A Cotonou donc, l'arrêt de bus est de proximité puisque le terminus se trouve au bout de ma vons. Les avions semblent d'ailleurs prendre leur envol sur nos toits. Il m'est souvent arrivé de m'accrocher aux draps de mon lit, vers 23h55, lorsque les avions décollent. Les murs se mettent alors à trembler. Mon cœur aussi… Un peu comme la grille des horaires de bus, nous connaissons tous les jours et heures de décollage ainsi que les compagnies correspondantes. L'aéroport a une place majeure dans la vie d'un étranger. Il n'y a pas un mois sans que nous ne nous organisons pas pour emmener quelqu'un qui voyage, ou pour aller chercher un nouveau venu. L'aéroport est ce seul lien si fort qui nous lie à notre pays d'origine. Une sorte de cordon ombilical, en fait !
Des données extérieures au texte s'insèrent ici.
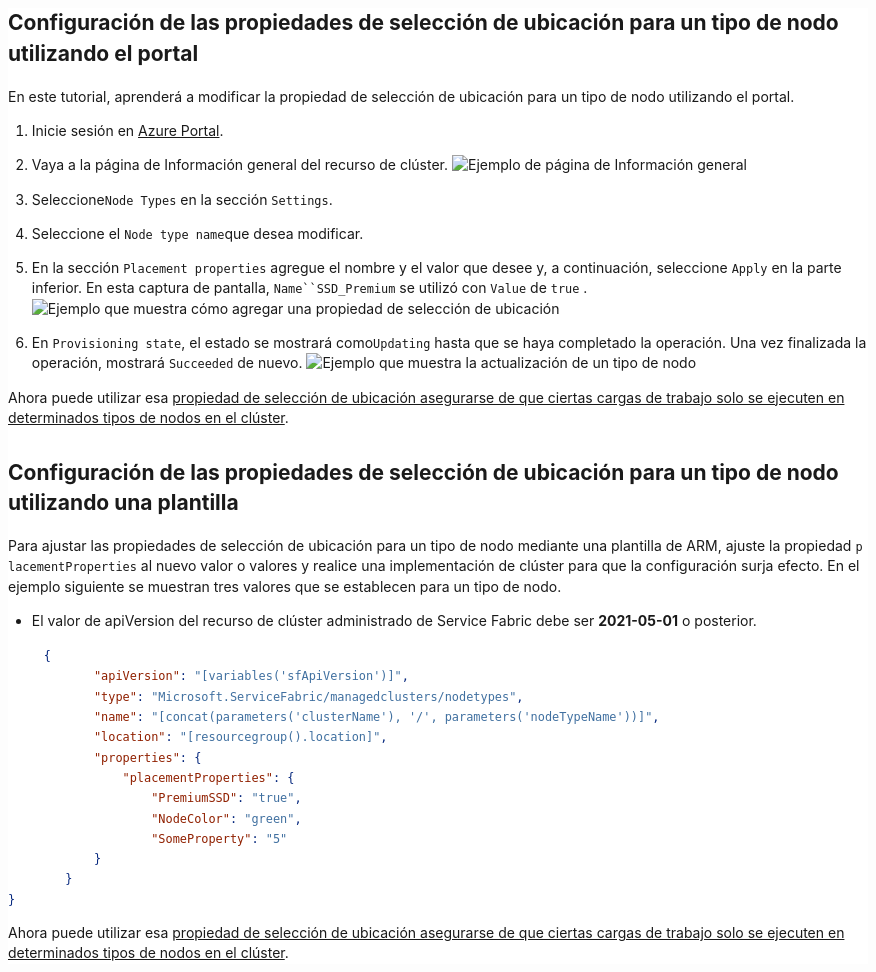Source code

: ## <a name="configure-placement-properties-for-a-node-type-with-portal"></a>Configuración de las propiedades de selección de ubicación para un tipo de nodo utilizando el portal

En este tutorial, aprenderá a modificar la propiedad de selección de ubicación para un tipo de nodo utilizando el portal.

1) Inicie sesión en [Azure Portal](https://portal.azure.com/).

2) Vaya a la página de Información general del recurso de clúster. 
![Ejemplo de página de Información general][overview]

3) Seleccione`Node Types` en la sección `Settings`. 

4) Seleccione el `Node type name`que desea modificar.

5) En la sección `Placement properties` agregue el nombre y el valor que desee y, a continuación, seleccione `Apply` en la parte inferior. En esta captura de pantalla, `Name``SSD_Premium` se utilizó con `Value` de `true` .
![Ejemplo que muestra cómo agregar una propiedad de selección de ubicación][nodetype-placement-property]

6) En `Provisioning state`, el estado se mostrará como`Updating` hasta que se haya completado la operación. Una vez finalizada la operación, mostrará `Succeeded` de nuevo.
![Ejemplo que muestra la actualización de un tipo de nodo][node-type-updating]

Ahora puede utilizar esa [propiedad de selección de ubicación asegurarse de que ciertas cargas de trabajo solo se ejecuten en determinados tipos de nodos en el clúster](./service-fabric-cluster-resource-manager-cluster-description.md#node-properties-and-placement-constraints). 

## <a name="configure-placement-properties-for-a-node-type-with-a-template"></a>Configuración de las propiedades de selección de ubicación para un tipo de nodo utilizando una plantilla

Para ajustar las propiedades de selección de ubicación para un tipo de nodo mediante una plantilla de ARM, ajuste la propiedad `placementProperties` al nuevo valor o valores y realice una implementación de clúster para que la configuración surja efecto. En el ejemplo siguiente se muestran tres valores que se establecen para un tipo de nodo.

* El valor de apiVersion del recurso de clúster administrado de Service Fabric debe ser **2021-05-01** o posterior.

```json
     {
            "apiVersion": "[variables('sfApiVersion')]",
            "type": "Microsoft.ServiceFabric/managedclusters/nodetypes",
            "name": "[concat(parameters('clusterName'), '/', parameters('nodeTypeName'))]",
            "location": "[resourcegroup().location]",
            "properties": {
                "placementProperties": {
                    "PremiumSSD": "true",
                    "NodeColor": "green",
                    "SomeProperty": "5"
            }
        }
}
```
Ahora puede utilizar esa [propiedad de selección de ubicación asegurarse de que ciertas cargas de trabajo solo se ejecuten en determinados tipos de nodos en el clúster](./service-fabric-cluster-resource-manager-cluster-description.md#node-properties-and-placement-constraints). 


[overview]: ./media/how-to-managed-cluster-modify-node-type/sfmc-overview.png
[node-type-updating]: ./media/how-to-managed-cluster-modify-node-type/sfmc-adjust-node-type-updating.png
[adjust-node-count]: ./media/how-to-managed-cluster-modify-node-type/sfmc-adjust-node-counts.png
[change-nodetype-os-image]: ./media/how-to-managed-cluster-modify-node-type/sfmc-change-os-image.png
[nodetype-placement-property]: ./media/how-to-managed-cluster-modify-node-type/sfmc-nodetype-placement-property.png
[addremove]: ./media/how-to-managed-cluster-modify-node-type/sfmc-addremove-node-type.png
Cotonou-Paris, Paris-Cotonou devient un flux constant de migrations humaines mais aussi d'échange de marchandises en tout genre.
Il n'est pas rare qu'un ami vous laisse deux ou trois lettres à poster en France. La poste béninoise n'étant pas si fiable. Curieusement, les départs et arrivées des français sont connus de tous.
Ne soyez donc pas surpris si vous recevez de mes nouvelles via
La Rochelle ! Il arrive que l'on se retrouve avec d'encombrants paquets (objets d'art, pulls achetés au marché aux fripes de Missébo pour un ami béninois parti vivre en France… paquet qui se perd parfois en route, d'ailleurs !)
Une fois en France, la liste des courses à faire est souvent longue…
et parfois incongrue. Cela va des lentilles de contact au thé en passant par la dernière paire de Converse en taille 42 ou l'imprimante que l'oncle de Monsieur Gbaguidi vivant à Clermont doit envoyer à une adresse qu'on aura pris soin de lui donner avant de partir.

L'avion et l'aéroport qui me fascinaient tant sont devenus communs.
J'y retrouve toujours un ami, une connaissance qui me rattache à un ailleurs commun.

mercredi 9 janvier 2008

"Heureu tou lané"

Une bonne année à vous !
... avec en bonus la mise à jour des petits papiers :
"Soyez les bienvenus !" et "Zone Duty Free".